Theoretical investigation of the enhancement of positron affinity by the vibration and dimerization of non-polar carbon disulfide

Abstract

The positronic bound state for the non-polar carbon disulfide (CS₂) has been experimentally identified, although previous theoretical investigations, which were dedicated to studying the positronic CS₂ monomer, could not reasonably reproduce the experimentally measured positron affinity. In the present study, we performed analysis of the vibrational averaged positron affinity for the positronic CS₂ dimer, [C₂S₄; e⁺], using the Hartree–Fock and configuration interaction levels of the multi-component molecular orbital method combined with the self-consistent field level of the vibrational variational Monte Carlo method. We demonstrated that the equilibrium structure of the non-polar C₂S₄ can have the positronic bound state with a positron affinity of about 46.18 meV in the configuration interaction level, while this is 0 meV in the Hartree–Fock level.
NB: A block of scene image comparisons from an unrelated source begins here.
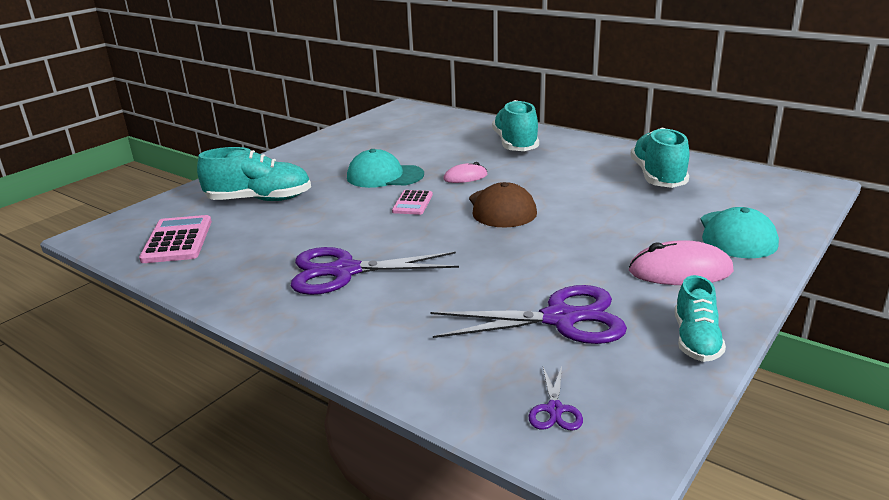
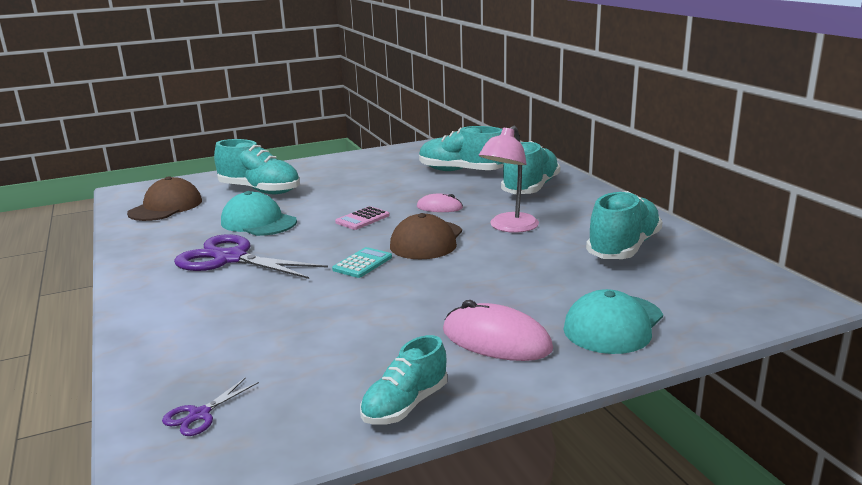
camera: 30 degrees right, 5 degrees down
(177, 240) = (166, 207): pink calculator -> brown cap
(384, 176) = (376, 192): turquoise cap -> turquoise cap (258, 222)
(433, 141) = (461, 171): none -> turquoise shoe
(478, 242) = (362, 263): none -> turquoise calculator
(550, 181) = (509, 227): none -> pink lamp
(560, 319) = (322, 346): purple scissors -> none

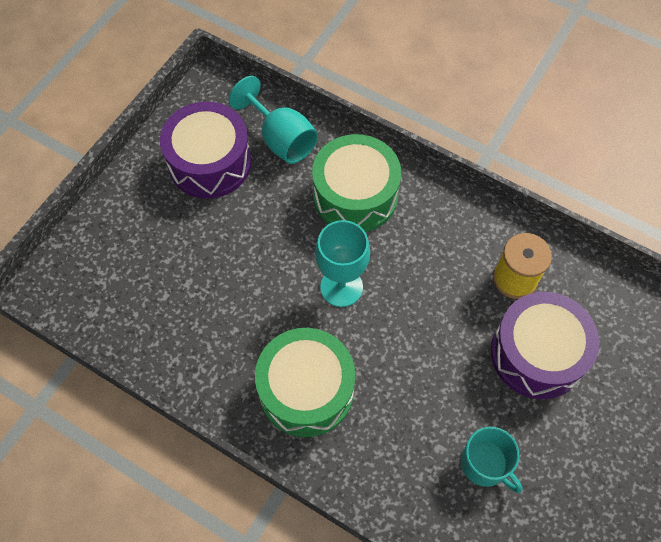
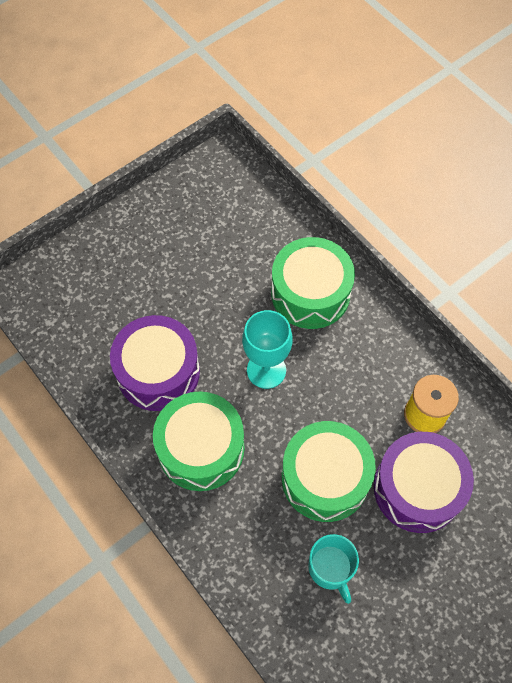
camera: 20 degrees right, 0 degrees up
(209, 162) = (195, 224): purple drum -> purple drum (158, 372)
(281, 139) = (265, 223): turquoise goblet -> none
(443, 375) = (325, 478): none -> green drum

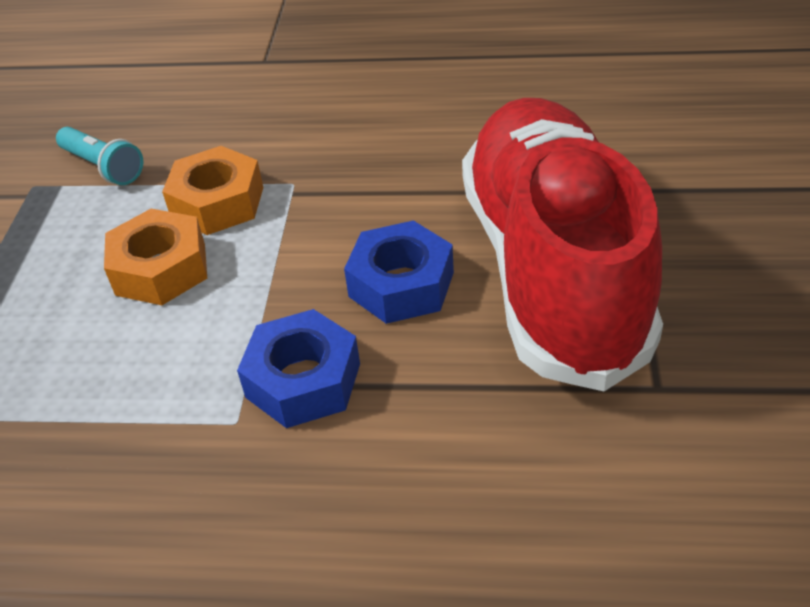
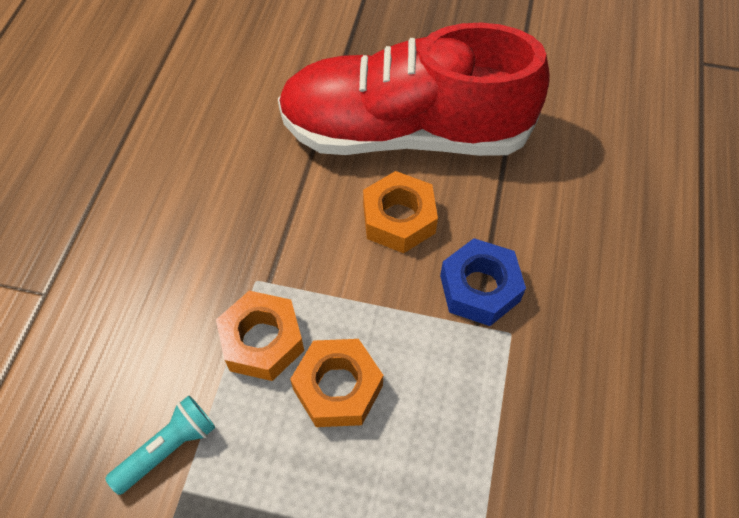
camera: 85 degrees left, 15 degrees up
(401, 284) = (399, 219): blue nut -> orange nut

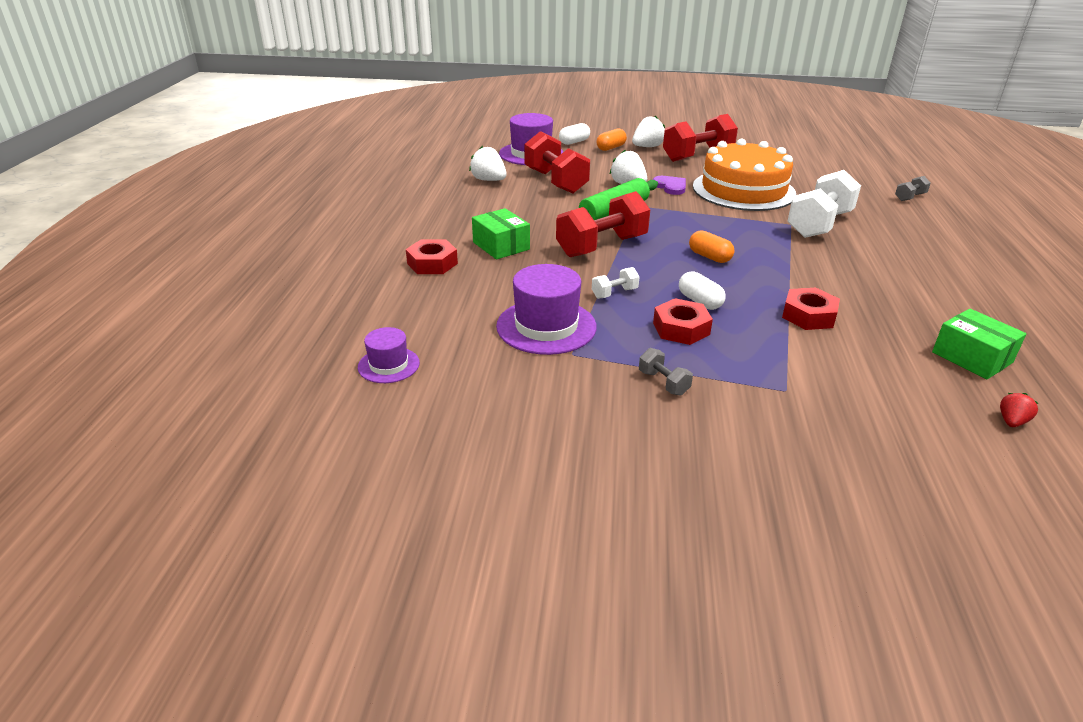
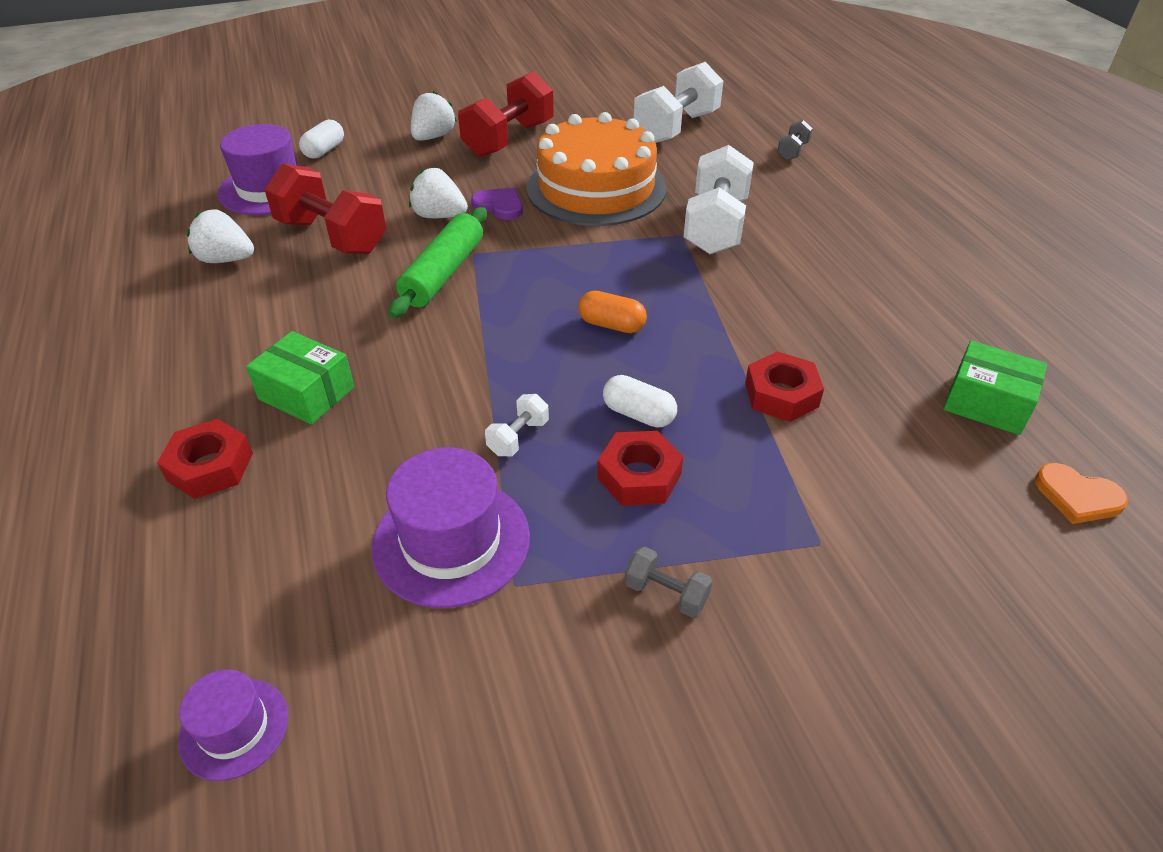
camera: 25 degrees left, 10 degrees up
(601, 246) = (458, 348): red dumbbell -> none
(611, 148) = (383, 150): orange capsule -> none
(824, 170) = (676, 128): none -> white dumbbell
(1012, 421) = (1077, 496): red strawberry -> orange heart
Furthermore, by taking into account the vibrational effect, we succeeded in reproducing the resonant positron kinetic energies lying close to the experimental value, where the vibrational averaged positron affinity becomes greater with an increased dipole moment and dipole polarizability. We also showed possible mechanisms to effectively enhance the resonant positron capture for [C₂S₄; e⁺], associated with both the infrared active and infrared inactive vibrational modes.